For the smss test, you can see that the strtok version does not output any
white spaces:
$ grep '^$' output/smss-iter | wc -l
1024
$ grep '^$' output/smss-iter-struct | wc -l
1024
$ grep '^$' output/smss-strtok | wc -l
0
$ diff --ignore-blank-lines --from-file output/smss-{iter{,-struct},strtok}
In the implementation of iter and iter-struct, you can get this behavior by
not handling the finish case, thereby freeing a byte-length space in the
stack previously occupied by a boolean flag. I would not necessarily say this
is a bug in strtok. It is probably more apt to say that the initial interface
ended up being exposed as a public API without caring too much about this
corner case in mind.
Through more digging, i found a SO answer saying:
That's a limitation of strtok. The designers had whitespace-separated tokens in mind.

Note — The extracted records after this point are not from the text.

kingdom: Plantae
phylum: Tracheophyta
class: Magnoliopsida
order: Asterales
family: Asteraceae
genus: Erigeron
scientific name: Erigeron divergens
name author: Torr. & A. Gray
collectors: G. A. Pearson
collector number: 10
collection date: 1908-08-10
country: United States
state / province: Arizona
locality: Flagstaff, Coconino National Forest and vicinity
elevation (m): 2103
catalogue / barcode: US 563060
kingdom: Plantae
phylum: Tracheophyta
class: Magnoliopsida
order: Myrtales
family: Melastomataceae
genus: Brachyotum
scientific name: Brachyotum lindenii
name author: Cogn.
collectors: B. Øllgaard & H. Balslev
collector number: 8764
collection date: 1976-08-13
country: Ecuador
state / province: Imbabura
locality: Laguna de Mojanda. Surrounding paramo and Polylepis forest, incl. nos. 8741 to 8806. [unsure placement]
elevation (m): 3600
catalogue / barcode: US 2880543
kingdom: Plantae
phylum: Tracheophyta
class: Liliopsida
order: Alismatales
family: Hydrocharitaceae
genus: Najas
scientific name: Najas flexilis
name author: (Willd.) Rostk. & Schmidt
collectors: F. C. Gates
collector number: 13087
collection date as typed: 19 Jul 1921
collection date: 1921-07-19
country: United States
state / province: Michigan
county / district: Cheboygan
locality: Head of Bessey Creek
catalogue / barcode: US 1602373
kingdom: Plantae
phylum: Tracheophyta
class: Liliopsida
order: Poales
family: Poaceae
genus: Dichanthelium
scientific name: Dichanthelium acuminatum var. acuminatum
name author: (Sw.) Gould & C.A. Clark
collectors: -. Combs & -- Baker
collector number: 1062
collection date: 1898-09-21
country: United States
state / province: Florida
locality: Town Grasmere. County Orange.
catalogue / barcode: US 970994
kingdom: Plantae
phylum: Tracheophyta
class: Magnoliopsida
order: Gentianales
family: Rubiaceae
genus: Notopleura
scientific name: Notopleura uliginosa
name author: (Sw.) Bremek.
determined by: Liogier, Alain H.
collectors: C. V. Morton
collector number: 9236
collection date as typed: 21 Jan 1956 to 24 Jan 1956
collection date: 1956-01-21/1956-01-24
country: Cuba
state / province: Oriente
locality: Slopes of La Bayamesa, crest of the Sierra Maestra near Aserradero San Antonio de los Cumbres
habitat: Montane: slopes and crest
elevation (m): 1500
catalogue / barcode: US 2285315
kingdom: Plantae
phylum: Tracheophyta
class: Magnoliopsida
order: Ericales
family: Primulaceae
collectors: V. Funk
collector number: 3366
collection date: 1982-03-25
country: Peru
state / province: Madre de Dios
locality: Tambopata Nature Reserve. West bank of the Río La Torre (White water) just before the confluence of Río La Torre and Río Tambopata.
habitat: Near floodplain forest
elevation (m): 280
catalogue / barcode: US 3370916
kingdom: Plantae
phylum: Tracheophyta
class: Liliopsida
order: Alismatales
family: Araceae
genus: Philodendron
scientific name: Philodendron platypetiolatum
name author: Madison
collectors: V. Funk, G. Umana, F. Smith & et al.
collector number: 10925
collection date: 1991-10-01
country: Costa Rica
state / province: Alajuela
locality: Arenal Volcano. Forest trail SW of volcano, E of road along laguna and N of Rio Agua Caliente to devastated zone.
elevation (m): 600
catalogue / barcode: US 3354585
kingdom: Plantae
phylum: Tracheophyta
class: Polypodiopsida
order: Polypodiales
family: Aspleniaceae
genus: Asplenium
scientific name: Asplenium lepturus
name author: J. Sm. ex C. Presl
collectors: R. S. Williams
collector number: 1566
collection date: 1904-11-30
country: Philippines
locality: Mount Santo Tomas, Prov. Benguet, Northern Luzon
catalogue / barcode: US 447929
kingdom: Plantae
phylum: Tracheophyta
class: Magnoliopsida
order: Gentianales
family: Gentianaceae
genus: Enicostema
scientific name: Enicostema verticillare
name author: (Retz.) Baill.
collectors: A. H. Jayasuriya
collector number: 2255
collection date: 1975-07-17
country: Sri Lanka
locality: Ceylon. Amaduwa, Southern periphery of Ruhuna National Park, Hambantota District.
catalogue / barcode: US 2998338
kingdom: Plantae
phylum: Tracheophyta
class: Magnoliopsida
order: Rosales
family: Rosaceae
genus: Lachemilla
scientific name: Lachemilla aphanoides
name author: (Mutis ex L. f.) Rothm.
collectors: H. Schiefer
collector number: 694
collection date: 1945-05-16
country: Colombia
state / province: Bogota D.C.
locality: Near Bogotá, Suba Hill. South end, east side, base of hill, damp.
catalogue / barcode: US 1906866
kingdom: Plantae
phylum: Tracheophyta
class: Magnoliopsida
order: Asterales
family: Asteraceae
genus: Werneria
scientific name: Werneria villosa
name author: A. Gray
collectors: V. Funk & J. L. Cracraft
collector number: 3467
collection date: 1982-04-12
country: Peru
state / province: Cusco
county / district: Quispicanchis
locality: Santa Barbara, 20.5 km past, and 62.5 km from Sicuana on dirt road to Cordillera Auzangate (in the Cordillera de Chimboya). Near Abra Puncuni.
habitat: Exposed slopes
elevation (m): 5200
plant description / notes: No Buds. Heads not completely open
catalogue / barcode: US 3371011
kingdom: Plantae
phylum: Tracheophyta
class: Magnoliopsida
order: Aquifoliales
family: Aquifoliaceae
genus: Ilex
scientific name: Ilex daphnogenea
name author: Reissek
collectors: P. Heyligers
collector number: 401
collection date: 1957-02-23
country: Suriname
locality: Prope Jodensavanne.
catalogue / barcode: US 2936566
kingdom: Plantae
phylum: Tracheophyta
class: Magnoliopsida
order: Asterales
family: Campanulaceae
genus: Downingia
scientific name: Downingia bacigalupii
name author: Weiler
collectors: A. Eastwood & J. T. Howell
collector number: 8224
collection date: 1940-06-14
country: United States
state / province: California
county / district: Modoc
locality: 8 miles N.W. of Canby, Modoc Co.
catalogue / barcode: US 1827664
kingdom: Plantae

In the same thread, strsep(3) function is mentioned, and the man page of
which states that:
The strsep() function was introduced as a replacement for strtok(3), since the latter cannot handle empty fields. However, strtok(3) conforms to C89/C99 and hence is more portable.
delimited-ext.c has a struct definition for
DelimitedIter2, which accepts multiple delimiters.